[Start of Records for this exercise]

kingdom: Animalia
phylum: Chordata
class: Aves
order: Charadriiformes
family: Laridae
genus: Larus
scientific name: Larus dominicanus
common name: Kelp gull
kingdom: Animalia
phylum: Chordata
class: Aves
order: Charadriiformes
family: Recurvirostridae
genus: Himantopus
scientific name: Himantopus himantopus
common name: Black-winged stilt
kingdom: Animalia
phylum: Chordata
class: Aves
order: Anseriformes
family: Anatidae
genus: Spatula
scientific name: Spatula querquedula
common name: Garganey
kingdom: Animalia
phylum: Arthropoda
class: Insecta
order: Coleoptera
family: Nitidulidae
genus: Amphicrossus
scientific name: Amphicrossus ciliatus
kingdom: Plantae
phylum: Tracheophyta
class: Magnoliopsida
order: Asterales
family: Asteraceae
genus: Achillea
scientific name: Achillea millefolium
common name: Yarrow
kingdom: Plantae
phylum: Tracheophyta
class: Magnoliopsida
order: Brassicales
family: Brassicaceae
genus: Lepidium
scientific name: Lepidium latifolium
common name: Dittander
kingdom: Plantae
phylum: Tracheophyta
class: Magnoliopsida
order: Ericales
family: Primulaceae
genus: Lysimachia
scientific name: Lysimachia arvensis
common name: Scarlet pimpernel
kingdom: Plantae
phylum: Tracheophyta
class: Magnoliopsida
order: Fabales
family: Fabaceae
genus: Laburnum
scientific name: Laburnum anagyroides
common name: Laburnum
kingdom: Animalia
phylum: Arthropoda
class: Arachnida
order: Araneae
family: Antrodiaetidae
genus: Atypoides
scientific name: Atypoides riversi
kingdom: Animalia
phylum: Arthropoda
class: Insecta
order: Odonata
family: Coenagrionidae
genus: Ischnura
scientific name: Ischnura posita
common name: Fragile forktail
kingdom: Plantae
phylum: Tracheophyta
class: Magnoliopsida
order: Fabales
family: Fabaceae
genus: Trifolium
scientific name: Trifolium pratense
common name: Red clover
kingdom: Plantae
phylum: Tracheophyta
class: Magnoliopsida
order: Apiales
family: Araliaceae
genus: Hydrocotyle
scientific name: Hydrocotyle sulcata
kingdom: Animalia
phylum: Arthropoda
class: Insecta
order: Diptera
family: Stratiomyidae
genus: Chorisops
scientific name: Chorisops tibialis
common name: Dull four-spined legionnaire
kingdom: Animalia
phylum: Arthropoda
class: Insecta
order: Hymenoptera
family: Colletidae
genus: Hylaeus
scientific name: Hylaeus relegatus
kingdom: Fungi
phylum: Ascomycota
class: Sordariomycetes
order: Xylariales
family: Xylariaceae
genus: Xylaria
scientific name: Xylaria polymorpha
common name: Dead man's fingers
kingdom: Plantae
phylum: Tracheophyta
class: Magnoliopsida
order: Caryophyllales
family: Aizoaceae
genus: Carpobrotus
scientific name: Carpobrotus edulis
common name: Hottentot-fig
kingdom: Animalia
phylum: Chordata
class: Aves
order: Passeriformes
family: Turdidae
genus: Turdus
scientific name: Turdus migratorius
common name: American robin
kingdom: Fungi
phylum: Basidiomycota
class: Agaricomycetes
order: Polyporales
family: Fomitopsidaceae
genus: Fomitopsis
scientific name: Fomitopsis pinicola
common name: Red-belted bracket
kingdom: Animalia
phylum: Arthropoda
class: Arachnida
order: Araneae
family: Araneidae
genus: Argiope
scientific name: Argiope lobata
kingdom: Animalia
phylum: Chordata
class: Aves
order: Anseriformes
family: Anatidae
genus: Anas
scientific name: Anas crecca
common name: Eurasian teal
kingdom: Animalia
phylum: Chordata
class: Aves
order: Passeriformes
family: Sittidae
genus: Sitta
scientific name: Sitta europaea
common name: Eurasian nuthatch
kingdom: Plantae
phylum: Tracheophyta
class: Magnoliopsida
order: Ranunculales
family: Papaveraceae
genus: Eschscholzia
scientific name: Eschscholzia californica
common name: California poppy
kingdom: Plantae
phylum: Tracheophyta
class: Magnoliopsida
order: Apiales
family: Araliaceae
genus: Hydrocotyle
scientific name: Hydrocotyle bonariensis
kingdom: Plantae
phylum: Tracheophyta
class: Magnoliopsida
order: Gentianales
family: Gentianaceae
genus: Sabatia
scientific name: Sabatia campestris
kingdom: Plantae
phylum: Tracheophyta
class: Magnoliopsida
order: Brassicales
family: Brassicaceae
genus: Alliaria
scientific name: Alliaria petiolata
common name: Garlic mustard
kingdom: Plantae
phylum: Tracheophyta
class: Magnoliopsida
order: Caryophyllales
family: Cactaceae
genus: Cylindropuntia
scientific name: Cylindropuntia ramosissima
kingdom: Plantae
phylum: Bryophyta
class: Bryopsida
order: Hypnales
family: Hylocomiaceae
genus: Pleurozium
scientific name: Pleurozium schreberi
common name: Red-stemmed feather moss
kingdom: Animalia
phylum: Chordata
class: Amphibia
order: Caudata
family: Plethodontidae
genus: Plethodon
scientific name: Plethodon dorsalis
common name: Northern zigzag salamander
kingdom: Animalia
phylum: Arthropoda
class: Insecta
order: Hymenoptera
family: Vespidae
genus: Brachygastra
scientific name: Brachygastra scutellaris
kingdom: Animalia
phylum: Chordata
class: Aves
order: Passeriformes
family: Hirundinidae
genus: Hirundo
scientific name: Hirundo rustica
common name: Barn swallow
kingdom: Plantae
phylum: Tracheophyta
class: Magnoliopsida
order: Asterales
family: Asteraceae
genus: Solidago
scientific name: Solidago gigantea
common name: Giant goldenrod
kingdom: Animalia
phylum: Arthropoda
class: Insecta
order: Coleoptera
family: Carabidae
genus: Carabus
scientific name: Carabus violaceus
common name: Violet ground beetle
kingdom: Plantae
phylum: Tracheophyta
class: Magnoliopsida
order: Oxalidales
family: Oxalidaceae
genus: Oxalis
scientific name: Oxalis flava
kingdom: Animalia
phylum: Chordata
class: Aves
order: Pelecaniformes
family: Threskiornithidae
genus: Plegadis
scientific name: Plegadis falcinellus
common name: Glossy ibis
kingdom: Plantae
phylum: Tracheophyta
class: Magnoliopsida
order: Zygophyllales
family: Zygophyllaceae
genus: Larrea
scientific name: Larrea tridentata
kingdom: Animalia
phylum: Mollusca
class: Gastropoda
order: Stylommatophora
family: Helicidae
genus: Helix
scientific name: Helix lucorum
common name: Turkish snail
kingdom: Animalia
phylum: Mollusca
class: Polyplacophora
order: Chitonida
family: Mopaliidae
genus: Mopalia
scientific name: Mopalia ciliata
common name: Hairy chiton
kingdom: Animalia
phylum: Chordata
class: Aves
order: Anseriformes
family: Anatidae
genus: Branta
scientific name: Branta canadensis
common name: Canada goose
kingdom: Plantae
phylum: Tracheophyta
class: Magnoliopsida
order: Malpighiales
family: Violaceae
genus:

[End of Records for this exercise]

# Directive
Can you write all of these lines out again, switching "common name" to "vernacular name" wherever it occurs and leaving everything else unchanged?

# Answer to this problem
kingdom: Animalia
phylum: Chordata
class: Aves
order: Charadriiformes
family: Laridae
genus: Larus
scientific name: Larus dominicanus
vernacular name: Kelp gull
kingdom: Animalia
phylum: Chordata
class: Aves
order: Charadriiformes
family: Recurvirostridae
genus: Himantopus
scientific name: Himantopus himantopus
vernacular name: Black-winged stilt
kingdom: Animalia
phylum: Chordata
class: Aves
order: Anseriformes
family: Anatidae
genus: Spatula
scientific name: Spatula querquedula
vernacular name: Garganey
kingdom: Animalia
phylum: Arthropoda
class: Insecta
order: Coleoptera
family: Nitidulidae
genus: Amphicrossus
scientific name: Amphicrossus ciliatus
kingdom: Plantae
phylum: Tracheophyta
class: Magnoliopsida
order: Asterales
family: Asteraceae
genus: Achillea
scientific name: Achillea millefolium
vernacular name: Yarrow
kingdom: Plantae
phylum: Tracheophyta
class: Magnoliopsida
order: Brassicales
family: Brassicaceae
genus: Lepidium
scientific name: Lepidium latifolium
vernacular name: Dittander
kingdom: Plantae
phylum: Tracheophyta
class: Magnoliopsida
order: Ericales
family: Primulaceae
genus: Lysimachia
scientific name: Lysimachia arvensis
vernacular name: Scarlet pimpernel
kingdom: Plantae
phylum: Tracheophyta
class: Magnoliopsida
order: Fabales
family: Fabaceae
genus: Laburnum
scientific name: Laburnum anagyroides
vernacular name: Laburnum
kingdom: Animalia
phylum: Arthropoda
class: Arachnida
order: Araneae
family: Antrodiaetidae
genus: Atypoides
scientific name: Atypoides riversi
kingdom: Animalia
phylum: Arthropoda
class: Insecta
order: Odonata
family: Coenagrionidae
genus: Ischnura
scientific name: Ischnura posita
vernacular name: Fragile forktail
kingdom: Plantae
phylum: Tracheophyta
class: Magnoliopsida
order: Fabales
family: Fabaceae
genus: Trifolium
scientific name: Trifolium pratense
vernacular name: Red clover
kingdom: Plantae
phylum: Tracheophyta
class: Magnoliopsida
order: Apiales
family: Araliaceae
genus: Hydrocotyle
scientific name: Hydrocotyle sulcata
kingdom: Animalia
phylum: Arthropoda
class: Insecta
order: Diptera
family: Stratiomyidae
genus: Chorisops
scientific name: Chorisops tibialis
vernacular name: Dull four-spined legionnaire
kingdom: Animalia
phylum: Arthropoda
class: Insecta
order: Hymenoptera
family: Colletidae
genus: Hylaeus
scientific name: Hylaeus relegatus
kingdom: Fungi
phylum: Ascomycota
class: Sordariomycetes
order: Xylariales
family: Xylariaceae
genus: Xylaria
scientific name: Xylaria polymorpha
vernacular name: Dead man's fingers
kingdom: Plantae
phylum: Tracheophyta
class: Magnoliopsida
order: Caryophyllales
family: Aizoaceae
genus: Carpobrotus
scientific name: Carpobrotus edulis
vernacular name: Hottentot-fig
kingdom: Animalia
phylum: Chordata
class: Aves
order: Passeriformes
family: Turdidae
genus: Turdus
scientific name: Turdus migratorius
vernacular name: American robin
kingdom: Fungi
phylum: Basidiomycota
class: Agaricomycetes
order: Polyporales
family: Fomitopsidaceae
genus: Fomitopsis
scientific name: Fomitopsis pinicola
vernacular name: Red-belted bracket
kingdom: Animalia
phylum: Arthropoda
class: Arachnida
order: Araneae
family: Araneidae
genus: Argiope
scientific name: Argiope lobata
kingdom: Animalia
phylum: Chordata
class: Aves
order: Anseriformes
family: Anatidae
genus: Anas
scientific name: Anas crecca
vernacular name: Eurasian teal
kingdom: Animalia
phylum: Chordata
class: Aves
order: Passeriformes
family: Sittidae
genus: Sitta
scientific name: Sitta europaea
vernacular name: Eurasian nuthatch
kingdom: Plantae
phylum: Tracheophyta
class: Magnoliopsida
order: Ranunculales
family: Papaveraceae
genus: Eschscholzia
scientific name: Eschscholzia californica
vernacular name: California poppy
kingdom: Plantae
phylum: Tracheophyta
class: Magnoliopsida
order: Apiales
family: Araliaceae
genus: Hydrocotyle
scientific name: Hydrocotyle bonariensis
kingdom: Plantae
phylum: Tracheophyta
class: Magnoliopsida
order: Gentianales
family: Gentianaceae
genus: Sabatia
scientific name: Sabatia campestris
kingdom: Plantae
phylum: Tracheophyta
class: Magnoliopsida
order: Brassicales
family: Brassicaceae
genus: Alliaria
scientific name: Alliaria petiolata
vernacular name: Garlic mustard
kingdom: Plantae
phylum: Tracheophyta
class: Magnoliopsida
order: Caryophyllales
family: Cactaceae
genus: Cylindropuntia
scientific name: Cylindropuntia ramosissima
kingdom: Plantae
phylum: Bryophyta
class: Bryopsida
order: Hypnales
family: Hylocomiaceae
genus: Pleurozium
scientific name: Pleurozium schreberi
vernacular name: Red-stemmed feather moss
kingdom: Animalia
phylum: Chordata
class: Amphibia
order: Caudata
family: Plethodontidae
genus: Plethodon
scientific name: Plethodon dorsalis
vernacular name: Northern zigzag salamander
kingdom: Animalia
phylum: Arthropoda
class: Insecta
order: Hymenoptera
family: Vespidae
genus: Brachygastra
scientific name: Brachygastra scutellaris
kingdom: Animalia
phylum: Chordata
class: Aves
order: Passeriformes
family: Hirundinidae
genus: Hirundo
scientific name: Hirundo rustica
vernacular name: Barn swallow
kingdom: Plantae
phylum: Tracheophyta
class: Magnoliopsida
order: Asterales
family: Asteraceae
genus: Solidago
scientific name: Solidago gigantea
vernacular name: Giant goldenrod
kingdom: Animalia
phylum: Arthropoda
class: Insecta
order: Coleoptera
family: Carabidae
genus: Carabus
scientific name: Carabus violaceus
vernacular name: Violet ground beetle
kingdom: Plantae
phylum: Tracheophyta
class: Magnoliopsida
order: Oxalidales
family: Oxalidaceae
genus: Oxalis
scientific name: Oxalis flava
kingdom: Animalia
phylum: Chordata
class: Aves
order: Pelecaniformes
family: Threskiornithidae
genus: Plegadis
scientific name: Plegadis falcinellus
vernacular name: Glossy ibis
kingdom: Plantae
phylum: Tracheophyta
class: Magnoliopsida
order: Zygophyllales
family: Zygophyllaceae
genus: Larrea
scientific name: Larrea tridentata
kingdom: Animalia
phylum: Mollusca
class: Gastropoda
order: Stylommatophora
family: Helicidae
genus: Helix
scientific name: Helix lucorum
vernacular name: Turkish snail
kingdom: Animalia
phylum: Mollusca
class: Polyplacophora
order: Chitonida
family: Mopaliidae
genus: Mopalia
scientific name: Mopalia ciliata
vernacular name: Hairy chiton
kingdom: Animalia
phylum: Chordata
class: Aves
order: Anseriformes
family: Anatidae
genus: Branta
scientific name: Branta canadensis
vernacular name: Canada goose
kingdom: Plantae
phylum: Tracheophyta
class: Magnoliopsida
order: Malpighiales
family: Violaceae
genus:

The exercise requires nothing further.